Irish sailor Tom Dolan clinches career best stage finish as La Solitaire du Figaro Paprec

Irish sailor Tom Dolan clinches career best stage finish as La Solitaire du Figaro Paprec

Just on cue, Irish solo sailor Tom Dolan delivered his career best stage finish today when, under the added pressure of being the ‘homecoming favourite’ he took second place on the 610 nautical miles La Solitaire du Figaro Paprec first leg from Caen into drizzly Kinsale this morning.

The result on the first step of the three-stage 1850 miles race to Piriac sur Mer on the French Atlantic coast, sets up Dolan for the rest of the event with a useful cushion – around 14 minutes – over what can be considered his normal rivals.

With French rookie skippers Benoît Tuduri (CAPSO – En Cavale) and Julie Simon (DOUZE) unexpectedly taking first and third positions on their first La Solitaire, this is by far the best start by Dolan, skipper of Smurfit Kappa-Kingspan, on the annual pinnacle of French solo offshore racing which he is contesting for the sixth time.

A key strategic move when the 32 strong fleet passed through the Scilly isles early yesterday gave Dolan the stage lead on the climb up to the Fastnet Rock which he rounded in the small hours of this morning in fourth place.

Whilst Tuduri and Simon, first and third to round, were seeing the iconic ocean racing milestone for their first ever time, the sailor who grew up in County Meath Dolan thinks he has been out to the rock around 30 times, mostly when he worked as a sailing instructor out of Baltimore.

When he crossed the finish line it was relief which was Dolan’s primary emotion. In truth he has no more local knowledge than is accumulated and disseminated through the fleet’s by coaching and support staff.

Being solo and with no outside assistance or communication, once on the ocean the skippers only get the most basic weather information and their position in the fleet from race direction. Each sailor leaves the dock with a detailed road book of different weather scenarios, their homework done.

But the Irish skipper admits the extra mental pressure of his own and other peoples’ expectations of coming to Ireland weighed very heavily on him as well as last month having had a disappointing Solo Concarneau Guy Cotten – the de facto dress rehearsal before the ‘big one’.

“It was great coming in this morning, there were loads of people out to welcome me which was really touching.” Grinned the exhausted Dolan, clearly ‘running on fumes.’ “I always feel more pressure on this leg ‘home’ to Ireland, it messes with your head because I want to do well. So there is a lot of relief. A lot. Earlier in the year when I found the race was coming to Kinsale I was immediately getting a bit nervous because there it is. coming to my ‘home’. I was worried and the last time we raced in here I did terrible.”
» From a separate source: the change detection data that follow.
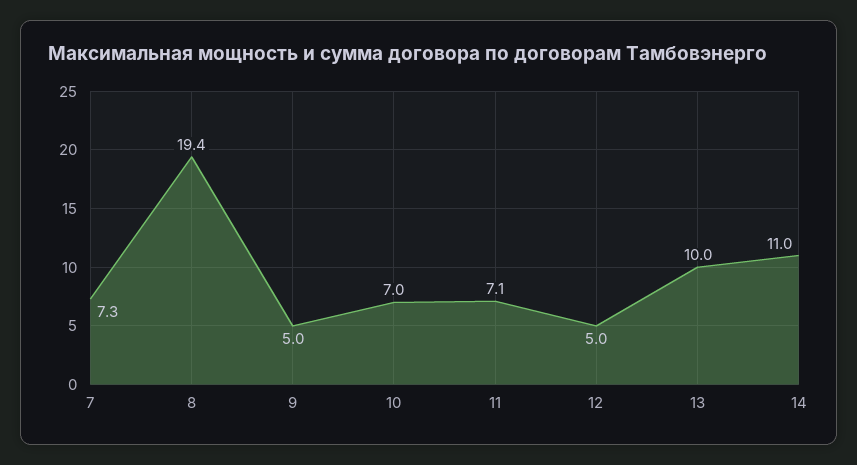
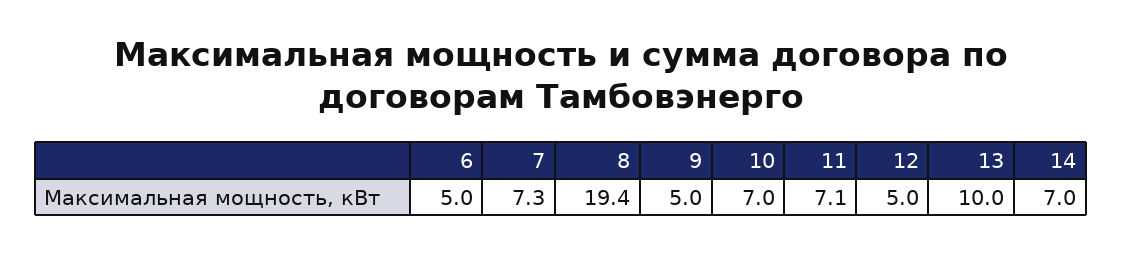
  {
    "7": 7.3,
    "8": 19.4,
    "9": 5,
    "10": 7,
    "11": 7.1,
    "12": 5,
    "13": 10,
-   "14": 11
+   "14": 7,
+   "6": 5
  }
Of his decision to stay east he said, “I had this huge wind shift to the left and tacked and was pointing at the Fastnet. I stacked the stuff, tidied the boat a bit and said to myself ‘right, who will be the first to tack but no one did. And of course it was night so I could not see anyone. I had a second thought to go back but it made no sense. And the tide was perfect for me.”

He summarise, “It was a really typical Figaro leg. We started a very shifty wind with the whole pack compacted up together and looking at each other, seizing each other up, and then doing maybe 50 tacks and sailed 100 miles to get to the first mark because the wind was shifting around so much. It was non stop all the time. And then at the Scillies the fleet exploded and opened up a bit. You are thinking you are great thinking you are awful, thinking you are doing great, thinking you are awful thinking you are great. You start imagining a great finish and reel yourself in..It was a really classic Figaro leg. And at one stage some of the favourites are 20 miles behind and they still catch up. I thought the lead over them would have been a bit more, but I’ll take it.”

Looking back at the intensity of the course he said, “I am tired. These two or three occluded fronts, so dying depressions, meant the wind was all over the place, never steady. It seems like it was never settled for more than fifteen minutes, so you really got small, snatched naps.”

Now he has two days and two nights to recover before Stage 2 to Roscoff via the Isle of Man and the Welsh coast which starts on Sunday at 1302hrs.